JEFFERSON CITY, Mo. (AP) — A new ordinance in St. Louis prohibits discrimination based on “reproductive health decisions,” an effort by the heavily Democratic city to pre-empt a slew of anti-abortion measures advancing through Missouri’s Republican-controlled Legislature.
While largely symbolic, the ordinance that took effect last week bans employers from firing, refusing to hire or disciplining women because they have an abortion, take contraception, use artificial insemination or become pregnant out of wedlock.
Alderwoman Megan Ellyia Green said her ordinance wasn’t sparked by any specific case or current law. Rather, she viewed it as a way for the city to stake out its opposition to future laws enacted in Missouri, where Republicans now control all corners of government.
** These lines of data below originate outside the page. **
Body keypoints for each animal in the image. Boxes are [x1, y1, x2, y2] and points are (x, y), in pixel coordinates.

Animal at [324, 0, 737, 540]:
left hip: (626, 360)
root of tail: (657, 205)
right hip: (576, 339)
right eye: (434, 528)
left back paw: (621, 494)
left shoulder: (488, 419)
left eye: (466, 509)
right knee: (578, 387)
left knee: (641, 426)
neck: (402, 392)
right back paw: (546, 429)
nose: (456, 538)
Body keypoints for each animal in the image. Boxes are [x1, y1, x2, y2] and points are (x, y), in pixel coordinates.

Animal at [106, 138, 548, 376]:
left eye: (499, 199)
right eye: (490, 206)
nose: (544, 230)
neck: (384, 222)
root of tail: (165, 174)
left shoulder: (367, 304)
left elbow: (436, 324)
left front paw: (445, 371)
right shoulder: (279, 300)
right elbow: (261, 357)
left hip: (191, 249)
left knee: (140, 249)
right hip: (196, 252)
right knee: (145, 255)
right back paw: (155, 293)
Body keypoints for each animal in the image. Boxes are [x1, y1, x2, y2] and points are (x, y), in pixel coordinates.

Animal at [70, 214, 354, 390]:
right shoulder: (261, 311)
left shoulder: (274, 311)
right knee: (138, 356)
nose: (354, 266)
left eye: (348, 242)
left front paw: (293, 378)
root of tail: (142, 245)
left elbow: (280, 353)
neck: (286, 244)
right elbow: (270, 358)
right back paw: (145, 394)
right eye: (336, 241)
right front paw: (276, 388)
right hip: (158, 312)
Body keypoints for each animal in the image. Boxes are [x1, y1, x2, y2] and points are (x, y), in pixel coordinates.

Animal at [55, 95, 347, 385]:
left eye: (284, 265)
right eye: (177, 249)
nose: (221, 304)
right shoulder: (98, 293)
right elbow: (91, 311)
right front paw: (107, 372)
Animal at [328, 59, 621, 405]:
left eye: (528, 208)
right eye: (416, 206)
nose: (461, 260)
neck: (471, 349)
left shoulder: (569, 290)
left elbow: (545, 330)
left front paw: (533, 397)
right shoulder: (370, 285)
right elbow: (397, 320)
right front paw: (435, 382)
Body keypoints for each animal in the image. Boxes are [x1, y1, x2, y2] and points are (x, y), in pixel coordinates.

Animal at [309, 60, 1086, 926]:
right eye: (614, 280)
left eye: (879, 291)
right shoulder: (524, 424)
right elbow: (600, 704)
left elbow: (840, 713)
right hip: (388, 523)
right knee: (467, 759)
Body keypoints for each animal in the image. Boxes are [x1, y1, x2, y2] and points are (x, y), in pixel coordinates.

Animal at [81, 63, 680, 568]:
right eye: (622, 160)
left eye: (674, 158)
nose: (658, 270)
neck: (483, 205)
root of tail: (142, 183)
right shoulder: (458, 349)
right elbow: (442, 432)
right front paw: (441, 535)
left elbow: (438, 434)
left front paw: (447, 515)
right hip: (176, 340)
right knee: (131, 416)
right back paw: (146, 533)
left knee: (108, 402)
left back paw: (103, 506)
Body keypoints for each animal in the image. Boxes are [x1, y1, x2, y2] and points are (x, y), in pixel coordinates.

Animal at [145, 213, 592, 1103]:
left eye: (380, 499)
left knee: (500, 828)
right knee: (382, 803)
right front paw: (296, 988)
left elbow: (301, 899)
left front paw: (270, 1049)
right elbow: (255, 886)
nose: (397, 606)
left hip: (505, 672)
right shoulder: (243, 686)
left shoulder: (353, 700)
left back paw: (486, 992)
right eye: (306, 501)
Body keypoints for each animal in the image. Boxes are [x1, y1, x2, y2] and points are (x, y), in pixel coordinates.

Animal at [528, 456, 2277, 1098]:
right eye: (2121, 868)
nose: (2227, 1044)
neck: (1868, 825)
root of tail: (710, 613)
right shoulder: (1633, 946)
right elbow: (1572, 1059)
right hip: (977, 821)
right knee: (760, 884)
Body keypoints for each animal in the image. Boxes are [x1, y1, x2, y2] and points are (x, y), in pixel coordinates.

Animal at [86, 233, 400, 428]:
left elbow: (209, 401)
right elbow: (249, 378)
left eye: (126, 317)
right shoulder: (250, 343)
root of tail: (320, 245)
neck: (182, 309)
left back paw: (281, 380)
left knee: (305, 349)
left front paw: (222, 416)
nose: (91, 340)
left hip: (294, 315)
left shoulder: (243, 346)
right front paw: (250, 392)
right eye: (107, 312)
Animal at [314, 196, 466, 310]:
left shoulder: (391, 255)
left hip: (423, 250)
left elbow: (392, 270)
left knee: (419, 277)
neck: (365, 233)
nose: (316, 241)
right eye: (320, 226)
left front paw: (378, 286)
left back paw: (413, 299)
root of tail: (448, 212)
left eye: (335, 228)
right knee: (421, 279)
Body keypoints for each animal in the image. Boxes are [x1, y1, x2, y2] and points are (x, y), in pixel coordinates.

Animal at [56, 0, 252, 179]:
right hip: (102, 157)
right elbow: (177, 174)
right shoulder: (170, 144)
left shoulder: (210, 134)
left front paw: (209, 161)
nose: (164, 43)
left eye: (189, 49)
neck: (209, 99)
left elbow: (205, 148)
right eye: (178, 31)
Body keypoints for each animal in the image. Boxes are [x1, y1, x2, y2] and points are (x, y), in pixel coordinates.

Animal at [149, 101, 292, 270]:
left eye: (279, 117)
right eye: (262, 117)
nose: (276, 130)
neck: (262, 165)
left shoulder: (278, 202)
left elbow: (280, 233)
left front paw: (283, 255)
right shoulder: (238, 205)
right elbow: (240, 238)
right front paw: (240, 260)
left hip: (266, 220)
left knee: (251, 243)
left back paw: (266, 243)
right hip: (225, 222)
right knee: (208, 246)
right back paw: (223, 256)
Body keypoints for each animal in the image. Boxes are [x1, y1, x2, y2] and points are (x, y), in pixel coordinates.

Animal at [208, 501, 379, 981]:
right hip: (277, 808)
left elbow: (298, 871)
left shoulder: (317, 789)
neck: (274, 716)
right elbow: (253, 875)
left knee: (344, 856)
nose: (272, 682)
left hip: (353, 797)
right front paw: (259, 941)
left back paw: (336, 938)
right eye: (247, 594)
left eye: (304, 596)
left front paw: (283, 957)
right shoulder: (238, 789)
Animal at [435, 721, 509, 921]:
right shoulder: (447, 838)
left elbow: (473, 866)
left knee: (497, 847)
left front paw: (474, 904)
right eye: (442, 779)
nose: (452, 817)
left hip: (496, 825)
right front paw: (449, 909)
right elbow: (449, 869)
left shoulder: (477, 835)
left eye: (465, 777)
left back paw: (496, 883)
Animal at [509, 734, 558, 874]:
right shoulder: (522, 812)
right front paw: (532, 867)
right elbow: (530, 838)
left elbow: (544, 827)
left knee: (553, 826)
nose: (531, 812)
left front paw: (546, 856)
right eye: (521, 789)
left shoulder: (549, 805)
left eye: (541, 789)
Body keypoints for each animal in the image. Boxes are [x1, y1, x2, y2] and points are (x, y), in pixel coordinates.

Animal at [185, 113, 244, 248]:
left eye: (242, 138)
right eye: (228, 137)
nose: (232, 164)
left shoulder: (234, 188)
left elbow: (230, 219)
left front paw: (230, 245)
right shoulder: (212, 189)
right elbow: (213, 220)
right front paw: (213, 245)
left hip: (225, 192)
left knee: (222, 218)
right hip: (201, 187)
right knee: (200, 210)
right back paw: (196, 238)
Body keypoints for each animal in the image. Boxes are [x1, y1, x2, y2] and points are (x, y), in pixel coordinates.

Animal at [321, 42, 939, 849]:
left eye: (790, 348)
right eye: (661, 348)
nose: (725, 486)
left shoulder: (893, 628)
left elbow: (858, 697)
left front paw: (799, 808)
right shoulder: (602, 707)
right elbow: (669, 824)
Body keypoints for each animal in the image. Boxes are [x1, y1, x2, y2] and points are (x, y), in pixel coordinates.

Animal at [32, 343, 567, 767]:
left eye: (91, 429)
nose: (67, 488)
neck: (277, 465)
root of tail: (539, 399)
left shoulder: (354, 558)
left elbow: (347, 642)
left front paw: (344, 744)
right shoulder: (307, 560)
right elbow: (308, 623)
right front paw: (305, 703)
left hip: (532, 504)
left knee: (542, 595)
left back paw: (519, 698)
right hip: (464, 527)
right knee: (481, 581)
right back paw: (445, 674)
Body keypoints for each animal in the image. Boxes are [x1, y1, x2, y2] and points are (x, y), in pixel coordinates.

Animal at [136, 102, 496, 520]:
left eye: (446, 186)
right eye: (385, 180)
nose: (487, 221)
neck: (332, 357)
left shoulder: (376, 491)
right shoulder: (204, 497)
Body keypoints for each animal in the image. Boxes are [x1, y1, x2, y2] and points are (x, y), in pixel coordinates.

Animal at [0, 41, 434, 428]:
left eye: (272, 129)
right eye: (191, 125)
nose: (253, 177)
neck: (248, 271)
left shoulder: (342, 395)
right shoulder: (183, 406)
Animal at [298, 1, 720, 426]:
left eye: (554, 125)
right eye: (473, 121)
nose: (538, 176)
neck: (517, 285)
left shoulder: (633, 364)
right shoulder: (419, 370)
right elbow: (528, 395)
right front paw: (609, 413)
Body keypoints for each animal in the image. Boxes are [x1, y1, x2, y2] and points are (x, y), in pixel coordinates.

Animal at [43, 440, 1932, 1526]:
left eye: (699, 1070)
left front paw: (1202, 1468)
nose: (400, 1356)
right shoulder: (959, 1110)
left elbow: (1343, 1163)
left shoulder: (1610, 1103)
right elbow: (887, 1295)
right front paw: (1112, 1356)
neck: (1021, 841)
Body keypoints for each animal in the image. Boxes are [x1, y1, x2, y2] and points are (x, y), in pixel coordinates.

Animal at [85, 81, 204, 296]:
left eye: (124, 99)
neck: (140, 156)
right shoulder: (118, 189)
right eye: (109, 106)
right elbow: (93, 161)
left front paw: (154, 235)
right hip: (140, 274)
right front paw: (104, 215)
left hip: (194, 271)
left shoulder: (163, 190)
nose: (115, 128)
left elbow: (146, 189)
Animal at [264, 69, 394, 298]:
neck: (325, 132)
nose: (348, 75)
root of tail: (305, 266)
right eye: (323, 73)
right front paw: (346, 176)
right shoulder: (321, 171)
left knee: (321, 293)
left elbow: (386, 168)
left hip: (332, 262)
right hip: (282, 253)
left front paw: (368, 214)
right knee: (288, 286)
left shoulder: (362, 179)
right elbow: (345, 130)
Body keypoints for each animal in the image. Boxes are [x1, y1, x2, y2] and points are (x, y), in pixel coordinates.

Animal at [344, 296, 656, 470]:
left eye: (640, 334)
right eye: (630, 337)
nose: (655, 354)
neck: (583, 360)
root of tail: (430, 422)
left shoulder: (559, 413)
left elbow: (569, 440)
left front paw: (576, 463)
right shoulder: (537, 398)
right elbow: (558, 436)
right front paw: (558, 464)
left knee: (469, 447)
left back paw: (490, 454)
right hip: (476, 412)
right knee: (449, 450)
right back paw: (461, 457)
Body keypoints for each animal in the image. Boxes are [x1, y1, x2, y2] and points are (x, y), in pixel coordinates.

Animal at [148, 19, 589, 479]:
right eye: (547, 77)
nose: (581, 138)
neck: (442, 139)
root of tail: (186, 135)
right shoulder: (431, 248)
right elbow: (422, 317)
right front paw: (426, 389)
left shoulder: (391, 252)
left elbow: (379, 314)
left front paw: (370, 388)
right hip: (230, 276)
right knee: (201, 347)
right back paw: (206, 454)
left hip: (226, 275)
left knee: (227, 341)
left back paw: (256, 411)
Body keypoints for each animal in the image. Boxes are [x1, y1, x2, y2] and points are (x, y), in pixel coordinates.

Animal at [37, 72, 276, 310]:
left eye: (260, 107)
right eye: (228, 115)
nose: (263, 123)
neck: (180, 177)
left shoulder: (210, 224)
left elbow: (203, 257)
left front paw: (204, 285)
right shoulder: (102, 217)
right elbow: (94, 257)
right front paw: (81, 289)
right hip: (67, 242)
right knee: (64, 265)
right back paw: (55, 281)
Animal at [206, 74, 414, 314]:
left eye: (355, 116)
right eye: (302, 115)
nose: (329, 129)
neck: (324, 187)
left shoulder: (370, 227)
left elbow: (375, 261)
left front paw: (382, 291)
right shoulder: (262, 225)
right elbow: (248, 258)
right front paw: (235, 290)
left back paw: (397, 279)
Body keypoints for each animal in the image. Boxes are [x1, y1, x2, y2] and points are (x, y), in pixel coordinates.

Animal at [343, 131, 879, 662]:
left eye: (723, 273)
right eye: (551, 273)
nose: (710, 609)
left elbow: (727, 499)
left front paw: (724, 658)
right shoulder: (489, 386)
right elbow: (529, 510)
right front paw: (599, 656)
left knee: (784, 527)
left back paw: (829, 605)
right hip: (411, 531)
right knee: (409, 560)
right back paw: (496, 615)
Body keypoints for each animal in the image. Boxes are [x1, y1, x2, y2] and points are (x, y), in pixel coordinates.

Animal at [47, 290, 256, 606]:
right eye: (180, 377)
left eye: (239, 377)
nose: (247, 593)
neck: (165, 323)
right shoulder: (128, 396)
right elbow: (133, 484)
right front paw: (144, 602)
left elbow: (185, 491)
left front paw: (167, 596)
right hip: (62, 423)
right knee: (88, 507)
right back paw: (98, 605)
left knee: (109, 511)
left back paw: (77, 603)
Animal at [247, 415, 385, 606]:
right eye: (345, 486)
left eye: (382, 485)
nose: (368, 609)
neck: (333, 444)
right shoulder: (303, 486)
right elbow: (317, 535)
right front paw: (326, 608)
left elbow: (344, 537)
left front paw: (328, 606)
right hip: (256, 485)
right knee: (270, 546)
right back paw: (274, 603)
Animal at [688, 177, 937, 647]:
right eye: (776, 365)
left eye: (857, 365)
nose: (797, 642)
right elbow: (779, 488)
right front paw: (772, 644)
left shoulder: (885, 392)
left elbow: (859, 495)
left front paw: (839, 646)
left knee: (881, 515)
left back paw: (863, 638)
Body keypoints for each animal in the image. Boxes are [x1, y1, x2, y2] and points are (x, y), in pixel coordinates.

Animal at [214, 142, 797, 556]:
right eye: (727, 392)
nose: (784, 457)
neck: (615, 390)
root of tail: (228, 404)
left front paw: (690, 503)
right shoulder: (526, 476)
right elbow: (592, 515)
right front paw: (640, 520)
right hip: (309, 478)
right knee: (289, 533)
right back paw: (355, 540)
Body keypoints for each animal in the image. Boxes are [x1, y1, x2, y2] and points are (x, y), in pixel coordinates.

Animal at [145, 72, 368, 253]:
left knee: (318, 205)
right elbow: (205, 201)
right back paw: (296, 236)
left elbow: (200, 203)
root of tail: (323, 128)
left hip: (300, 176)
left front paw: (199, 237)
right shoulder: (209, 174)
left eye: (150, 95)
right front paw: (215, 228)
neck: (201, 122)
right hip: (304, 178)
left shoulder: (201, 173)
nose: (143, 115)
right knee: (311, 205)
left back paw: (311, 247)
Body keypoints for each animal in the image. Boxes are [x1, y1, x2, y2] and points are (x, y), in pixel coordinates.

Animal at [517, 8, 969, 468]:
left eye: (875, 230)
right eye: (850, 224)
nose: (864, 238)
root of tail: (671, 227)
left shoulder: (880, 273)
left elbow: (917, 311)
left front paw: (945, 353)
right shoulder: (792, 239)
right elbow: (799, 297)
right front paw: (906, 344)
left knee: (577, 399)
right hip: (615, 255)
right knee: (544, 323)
“I think a lot of advocates believe that those types of bills and that type of language is the future of discrimination,” Green said.
Last year, Missouri lawmakers killed a measure that several other GOP-led states approved letting companies cite a religious objection in denying employment or services. Such proposals — including a federal one applying to government contractors — were decried as discriminatory against the LGBT community, but Green said it’s not too far a stretch to imagine similar legislation targeting women for their pregnancy decisions.
Peter Karutz, a senior partner at MDD Forensic Accountants, said that while the St. Louis ordinance claims to roll back discrimination, it actually infringes on the religious rights of business owners.
“Businesses are not owned by robots,” said Karutz, who is also the president of the St. Louis chapter of an organization for Catholic business leaders. “They’re owned by people, and under the Constitution, people have the right to have their own beliefs.”
Religious organizations and several Republican legislators have spoken out against the St. Louis ordinance, and Gov. Eric Greitens has signaled he’ll fight against it.
“We need to send a clear message: the people of Missouri do not support Abortion Sanctuary Cities,” Greitens posted on Facebook last weekend about the ordinance.
Greitens’ spokesman Parker Briden didn’t respond to calls from The Associated Press.
Washington D.C, Boston and the state of Delaware all enacted laws in recent years prohibiting discrimination based on reproductive health decisions. But the partisan differences between leaders of St. Louis City Hall and the Missouri Statehouse raise the potential for a more direct clash down the road.
State laws usually override city laws, so St. Louis’ resistance may prove futile if Missouri legislators ultimately approve the kind of law the ordinance seeks to fend off. On Thursday, the Arkansas Supreme Court struck down a city ordinance banning discrimination based on sexual orientation or gender identity because of a state law prohibiting such local protections.
Employment lawyer Ben Westhoff said the St. Louis ordinance would “more explicitly stake out a protected class for women.” But, he said current law likely already allows women to sue for sex discrimination if they’re penalized based on reproductive health decisions.
The ordinance also includes an exception for religious institutions, religious health care facilities or “any educational institution with historic religious affiliation.” Still, the Archdiocese of St. Louis plans to take legal action opposing it because it wouldn’t allow small business owners to act in accordance with their religious beliefs, general counsel Thomas Buckley said.
Missouri Sen. Wayne Wallingford, a Republican from Cape Girardeau, has filed legislation essentially negating the St. Louis ordinance. He argues that the measure doesn’t extend the same level of protection to crisis pregnancy centers and other facilities that encourage women to choose alternatives to abortion.
“I can’t change my race; I can’t change my color, my age … whether I’m paralyzed. These are things you have no control over,” Wallingford said. “But now you could discriminate against a behavior” instead of an attribute protected by the law.
Andrea Miller, the president of the National Institute for Reproductive Health, said the nondiscrimination ordinances are part of a “groundswell” of reproductive health measures passing at the city and state levels.
Between 2010 and 2016, states have enacted more than 330 measures to restrict abortion access, according to the Guttmacher Institute. Miller said that over that time, cities have taken an active role in protecting abortion and contraceptive rights.
“Elected officials in cities understand intimately the needs of their constituencies,” Miller said. “Especially with the movement of states in the opposite directions, cities have a real opportunity to just address the real needs that they see day to day.”